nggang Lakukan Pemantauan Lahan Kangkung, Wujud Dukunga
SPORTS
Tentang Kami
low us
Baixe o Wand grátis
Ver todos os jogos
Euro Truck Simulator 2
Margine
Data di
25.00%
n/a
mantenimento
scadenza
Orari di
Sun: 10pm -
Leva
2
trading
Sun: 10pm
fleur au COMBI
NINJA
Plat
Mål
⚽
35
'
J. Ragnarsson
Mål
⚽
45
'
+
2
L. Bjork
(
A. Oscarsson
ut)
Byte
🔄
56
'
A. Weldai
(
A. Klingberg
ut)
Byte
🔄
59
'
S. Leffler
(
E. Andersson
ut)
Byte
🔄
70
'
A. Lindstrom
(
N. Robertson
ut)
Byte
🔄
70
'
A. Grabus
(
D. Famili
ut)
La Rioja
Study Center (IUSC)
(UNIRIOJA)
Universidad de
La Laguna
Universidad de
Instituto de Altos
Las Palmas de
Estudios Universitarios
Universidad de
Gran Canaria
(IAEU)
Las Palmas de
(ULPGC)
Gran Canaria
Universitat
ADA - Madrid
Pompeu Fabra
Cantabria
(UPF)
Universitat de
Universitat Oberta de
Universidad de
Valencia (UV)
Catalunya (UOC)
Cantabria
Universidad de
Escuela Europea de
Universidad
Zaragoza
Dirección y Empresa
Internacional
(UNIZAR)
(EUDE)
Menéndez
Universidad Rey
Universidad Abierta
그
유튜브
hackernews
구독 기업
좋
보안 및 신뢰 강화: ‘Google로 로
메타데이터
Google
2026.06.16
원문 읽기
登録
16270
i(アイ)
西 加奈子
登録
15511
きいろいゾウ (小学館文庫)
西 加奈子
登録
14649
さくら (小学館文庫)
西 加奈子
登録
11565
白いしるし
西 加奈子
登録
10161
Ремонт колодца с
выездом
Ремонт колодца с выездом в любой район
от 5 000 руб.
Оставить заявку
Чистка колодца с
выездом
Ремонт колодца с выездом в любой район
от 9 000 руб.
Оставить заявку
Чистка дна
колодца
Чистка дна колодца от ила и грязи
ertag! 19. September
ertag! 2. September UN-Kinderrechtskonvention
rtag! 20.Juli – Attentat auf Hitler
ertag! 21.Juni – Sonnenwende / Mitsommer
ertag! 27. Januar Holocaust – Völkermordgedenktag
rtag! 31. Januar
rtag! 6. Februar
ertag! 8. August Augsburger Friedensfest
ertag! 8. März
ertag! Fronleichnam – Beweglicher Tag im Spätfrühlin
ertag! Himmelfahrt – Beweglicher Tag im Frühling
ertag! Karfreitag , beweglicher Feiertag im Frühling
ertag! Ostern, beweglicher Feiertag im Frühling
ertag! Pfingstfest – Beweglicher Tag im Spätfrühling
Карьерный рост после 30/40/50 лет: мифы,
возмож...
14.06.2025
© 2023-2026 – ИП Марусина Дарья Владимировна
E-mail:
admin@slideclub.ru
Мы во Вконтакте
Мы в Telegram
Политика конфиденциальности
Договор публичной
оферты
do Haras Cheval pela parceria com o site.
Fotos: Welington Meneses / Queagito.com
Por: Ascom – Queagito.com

---+---

## [JOB]
Can you lay out every line of the records above as a JSON list of strings, one string per line, with blank lines left out?

## [RESULT OF THIS TASK]
[
  "nggang Lakukan Pemantauan Lahan Kangkung, Wujud Dukunga",
  "SPORTS",
  "Tentang Kami",
  "low us",
  "Baixe o Wand grátis",
  "Ver todos os jogos",
  "Euro Truck Simulator 2",
  "Margine",
  "Data di",
  "25.00%",
  "n/a",
  "mantenimento",
  "scadenza",
  "Orari di",
  "Sun: 10pm -",
  "Leva",
  "2",
  "trading",
  "Sun: 10pm",
  "fleur au COMBI",
  "NINJA",
  "Plat",
  "Mål",
  "⚽",
  "35",
  "'",
  "J. Ragnarsson",
  "Mål",
  "⚽",
  "45",
  "'",
  "+",
  "2",
  "L. Bjork",
  "(",
  "A. Oscarsson",
  "ut)",
  "Byte",
  "🔄",
  "56",
  "'",
  "A. Weldai",
  "(",
  "A. Klingberg",
  "ut)",
  "Byte",
  "🔄",
  "59",
  "'",
  "S. Leffler",
  "(",
  "E. Andersson",
  "ut)",
  "Byte",
  "🔄",
  "70",
  "'",
  "A. Lindstrom",
  "(",
  "N. Robertson",
  "ut)",
  "Byte",
  "🔄",
  "70",
  "'",
  "A. Grabus",
  "(",
  "D. Famili",
  "ut)",
  "La Rioja",
  "Study Center (IUSC)",
  "(UNIRIOJA)",
  "Universidad de",
  "La Laguna",
  "Universidad de",
  "Instituto de Altos",
  "Las Palmas de",
  "Estudios Universitarios",
  "Universidad de",
  "Gran Canaria",
  "(IAEU)",
  "Las Palmas de",
  "(ULPGC)",
  "Gran Canaria",
  "Universitat",
  "ADA - Madrid",
  "Pompeu Fabra",
  "Cantabria",
  "(UPF)",
  "Universitat de",
  "Universitat Oberta de",
  "Universidad de",
  "Valencia (UV)",
  "Catalunya (UOC)",
  "Cantabria",
  "Universidad de",
  "Escuela Europea de",
  "Universidad",
  "Zaragoza",
  "Dirección y Empresa",
  "Internacional",
  "(UNIZAR)",
  "(EUDE)",
  "Menéndez",
  "Universidad Rey",
  "Universidad Abierta",
  "그",
  "유튜브",
  "hackernews",
  "구독 기업",
  "좋",
  "보안 및 신뢰 강화: ‘Google로 로",
  "메타데이터",
  "Google",
  "2026.06.16",
  "원문 읽기",
  "登録",
  "16270",
  "i(アイ)",
  "西 加奈子",
  "登録",
  "15511",
  "きいろいゾウ (小学館文庫)",
  "西 加奈子",
  "登録",
  "14649",
  "さくら (小学館文庫)",
  "西 加奈子",
  "登録",
  "11565",
  "白いしるし",
  "西 加奈子",
  "登録",
  "10161",
  "Ремонт колодца с",
  "выездом",
  "Ремонт колодца с выездом в любой район",
  "от 5 000 руб.",
  "Оставить заявку",
  "Чистка колодца с",
  "выездом",
  "Ремонт колодца с выездом в любой район",
  "от 9 000 руб.",
  "Оставить заявку",
  "Чистка дна",
  "колодца",
  "Чистка дна колодца от ила и грязи",
  "ertag! 19. September",
  "ertag! 2. September UN-Kinderrechtskonvention",
  "rtag! 20.Juli – Attentat auf Hitler",
  "ertag! 21.Juni – Sonnenwende / Mitsommer",
  "ertag! 27. Januar Holocaust – Völkermordgedenktag",
  "rtag! 31. Januar",
  "rtag! 6. Februar",
  "ertag! 8. August Augsburger Friedensfest",
  "ertag! 8. März",
  "ertag! Fronleichnam – Beweglicher Tag im Spätfrühlin",
  "ertag! Himmelfahrt – Beweglicher Tag im Frühling",
  "ertag! Karfreitag , beweglicher Feiertag im Frühling",
  "ertag! Ostern, beweglicher Feiertag im Frühling",
  "ertag! Pfingstfest – Beweglicher Tag im Spätfrühling",
  "Карьерный рост после 30/40/50 лет: мифы,",
  "возмож...",
  "14.06.2025",
  "© 2023-2026 – ИП Марусина Дарья Владимировна",
  "E-mail:",
  "admin@slideclub.ru",
  "Мы во Вконтакте",
  "Мы в Telegram",
  "Политика конфиденциальности",
  "Договор публичной",
  "оферты",
  "do Haras Cheval pela parceria com o site.",
  "Fotos: Welington Meneses / Queagito.com",
  "Por: Ascom – Queagito.com"
]